After COVID-19, foot traffic to offline retail stores stopped. Although strict social distancing was the cause, even if the pandemic ends, dependence on offline retailers is expected to significantly decrease. A senior executive at a retail company explained, "Due to the COVID-19 situation, retail companies’ first-quarter performance is more serious than expected." According to Lotte Future Strategy Institute, the number of department stores, which was 98 in 2020, is expected to decrease by 20 to 78 by 2030. Large supermarkets are also expected to shrink from 499 to 223, a reduction of 276 stores.

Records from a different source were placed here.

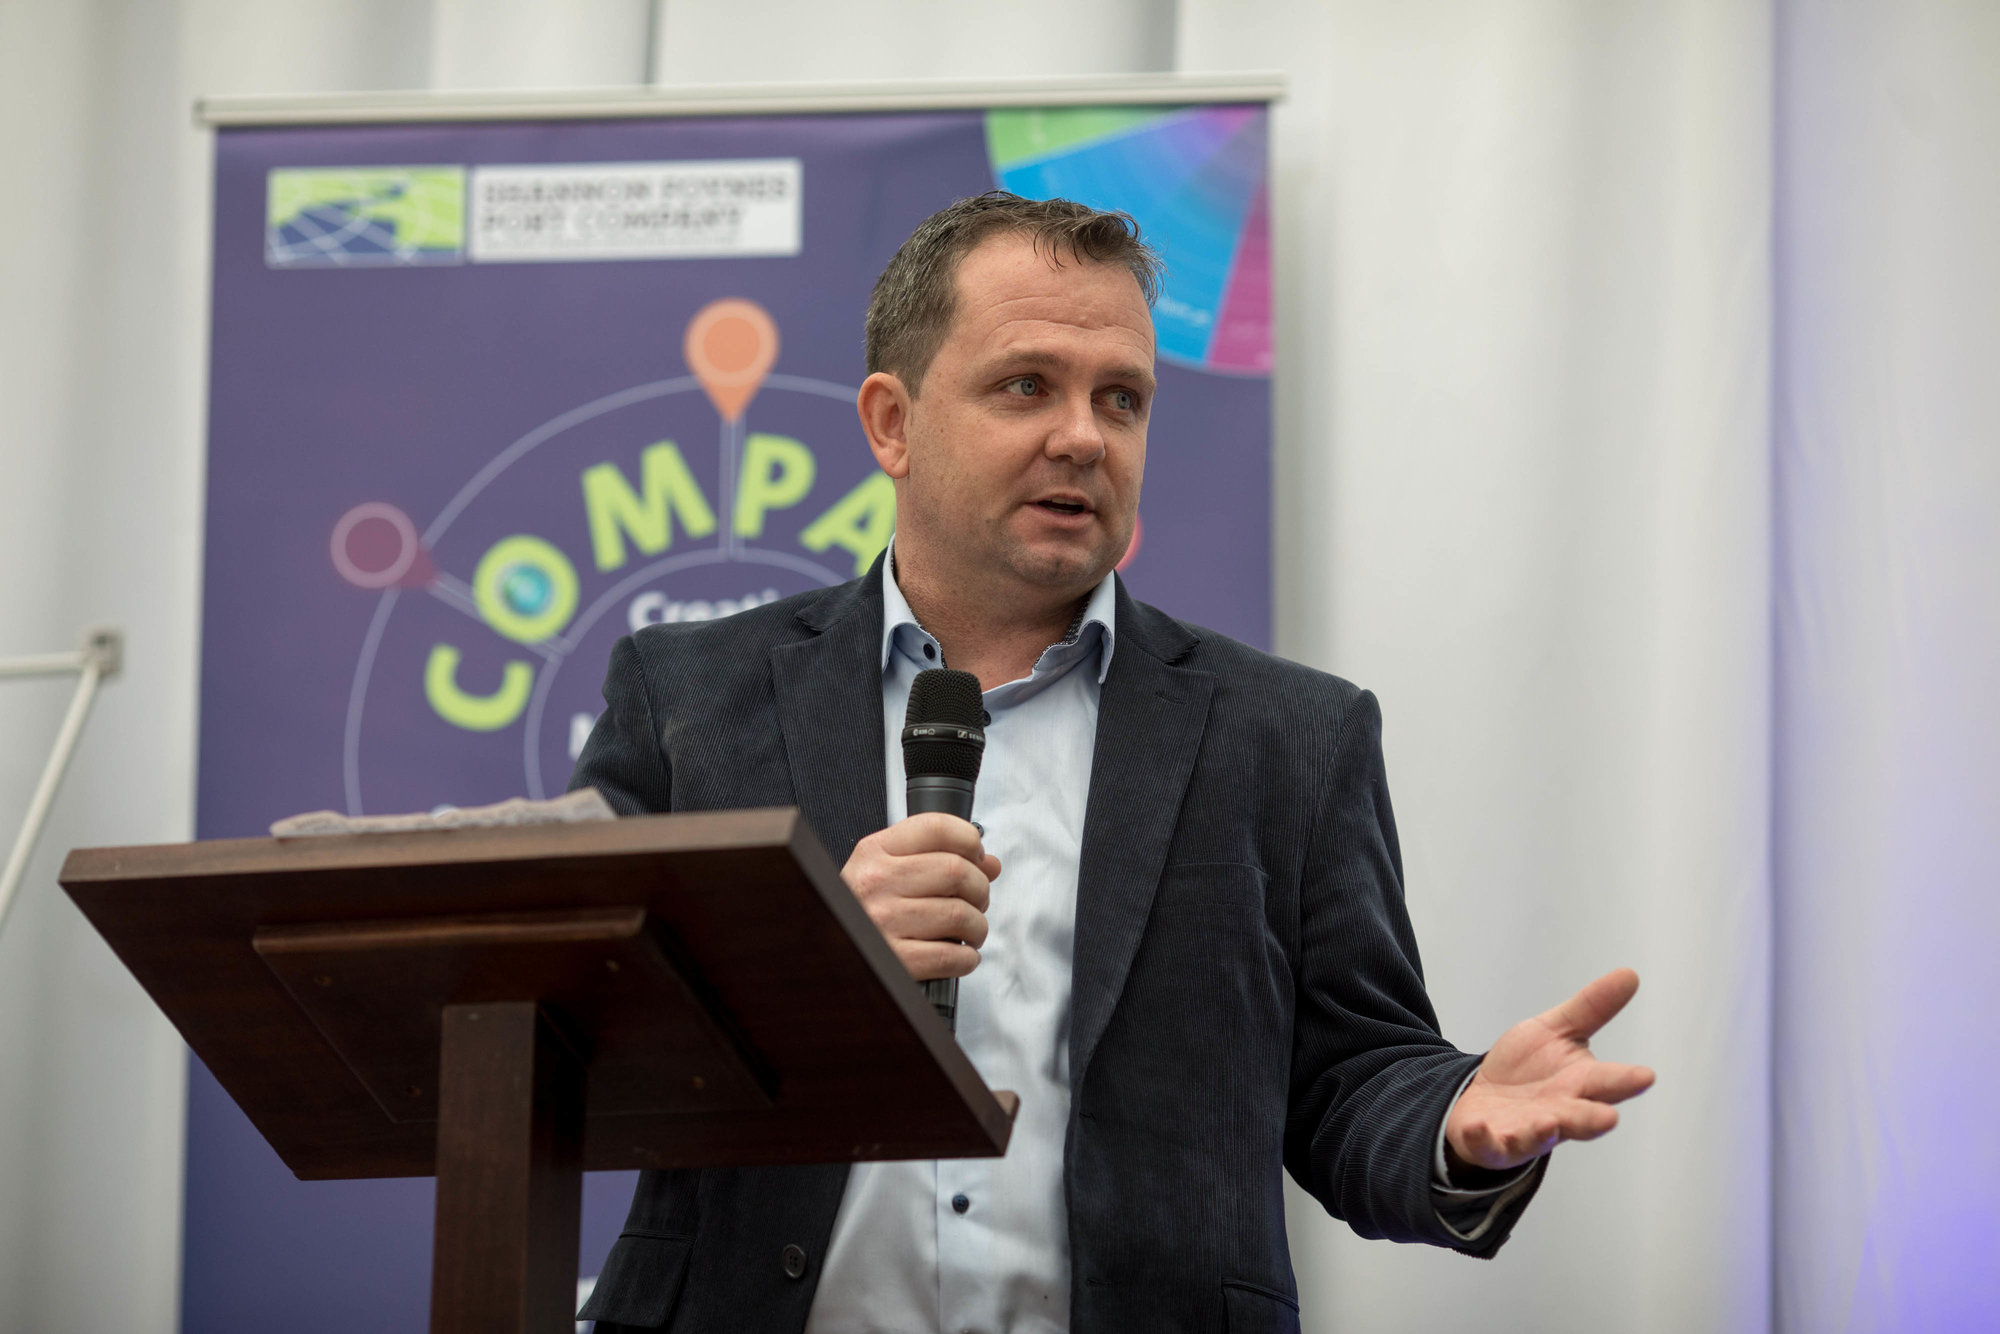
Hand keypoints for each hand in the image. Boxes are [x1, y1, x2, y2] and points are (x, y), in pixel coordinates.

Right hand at [842, 812, 1000, 981]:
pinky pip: (950, 956)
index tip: (977, 856)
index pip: (936, 827)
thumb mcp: (888, 870)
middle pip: (956, 871)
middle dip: (980, 889)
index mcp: (875, 852)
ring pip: (960, 914)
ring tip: (970, 931)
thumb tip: (990, 864)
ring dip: (978, 927)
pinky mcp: (895, 960)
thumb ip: (937, 857)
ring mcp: (883, 922)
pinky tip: (960, 955)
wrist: (836, 950)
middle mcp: (876, 882)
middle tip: (976, 901)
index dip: (969, 840)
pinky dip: (967, 959)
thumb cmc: (866, 910)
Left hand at [1444, 967, 1655, 1172]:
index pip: (1607, 1083)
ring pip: (1538, 1136)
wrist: (1483, 1098)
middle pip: (1579, 1117)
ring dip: (1542, 1132)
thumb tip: (1630, 974)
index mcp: (1579, 1085)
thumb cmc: (1528, 1069)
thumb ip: (1592, 1008)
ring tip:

Kim Ikseong, honorary president of the Korea Distribution Association and professor at Dongduk Women’s University, cited omni-channel and enhanced consumer-tailored services as ways for offline retailers to survive. Professor Kim advised, "The biggest strength of offline retail is the ability to immediately reflect consumer demands on site," and emphasized, "Customized services should be further expanded." He added, "Omni-channel services linking offline and online should be expanded, and delivery systems for orders made offline should be strengthened to incorporate the reasons consumers are enthusiastic about online shopping into offline retail."


This content was produced with the assistance of AI translation services.